Arab Evacuation Orders Morris estimates that Arab orders accounts for at most 5% of the total exodus:
Arab officers ordered the complete evacuation of specific villages in certain areas, lest their inhabitants "treacherously" acquiesce in Israeli rule or hamper Arab military deployments.... There can be no exaggerating the importance of these early Arab-initiated evacuations in the demoralization, and eventual exodus, of the remaining rural and urban populations.
[56]Furthermore, in his comprehensive book on the Arab–Israeli conflict,
Righteous Victims, Morris wrote:
In some areas Arab commanders ordered the villagers to evacuate to clear the ground for military purposes or to prevent surrender.

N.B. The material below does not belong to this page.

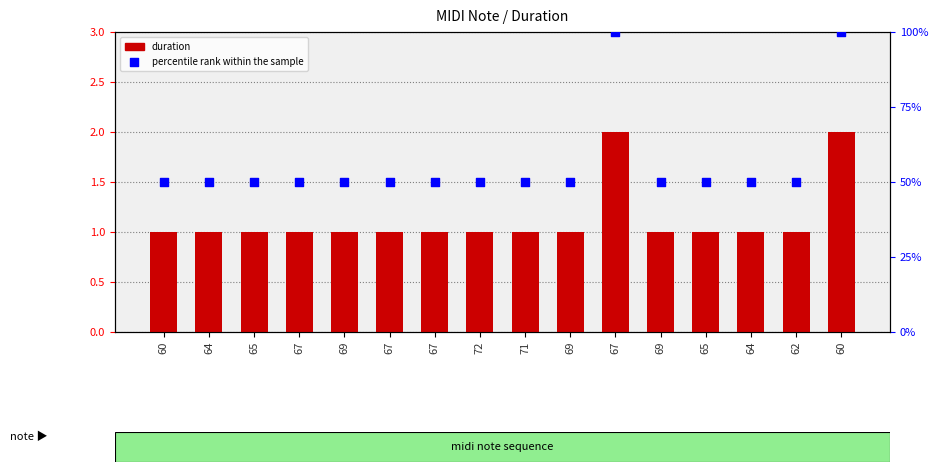

Which series has the largest total across all categories?

percentile rank within the sample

More than half a dozen villages ... were abandoned during these months as a result of such orders. Elsewhere, in East Jerusalem and in many villages around the country, the [Arab] commanders ordered women, old people, and children to be sent away to be out of harm's way.... [T]he AHC and the Arab League had periodically endorsed such a move when contemplating the future war in Palestine.
[57]In a 2003 interview with
Haaretz, Morris summed up the conclusions of his revised edition of
The Birth of the Palestinian Refugee Problem: "In the months of April–May 1948, units of the
Haganah were given operational orders that stated explicitly that they were to uproot the villagers, expel them and destroy the villages themselves. At the same time, it turns out that there was a series of orders issued by the
Arab Higher Committee and by the Palestinian intermediate levels to remove children, women and the elderly from the villages."
[58] The Arab National Committee in Jerusalem, following the 8 March 1948 instructions of the Arab Higher Committee, ordered women, children and the elderly in various parts of Jerusalem to leave their homes and move to areas "far away from the dangers. Any opposition to this order ... is an obstacle to the holy war ... and will hamper the operations of the fighters in these districts."
[59] In a 1959 paper,
Walid Khalidi attributed the "Arab evacuation story" to
Joseph Schechtman, who wrote two 1949 pamphlets in which "the evacuation order first makes an elaborate appearance."
[60] Morris, too, did not find any blanket orders of evacuation.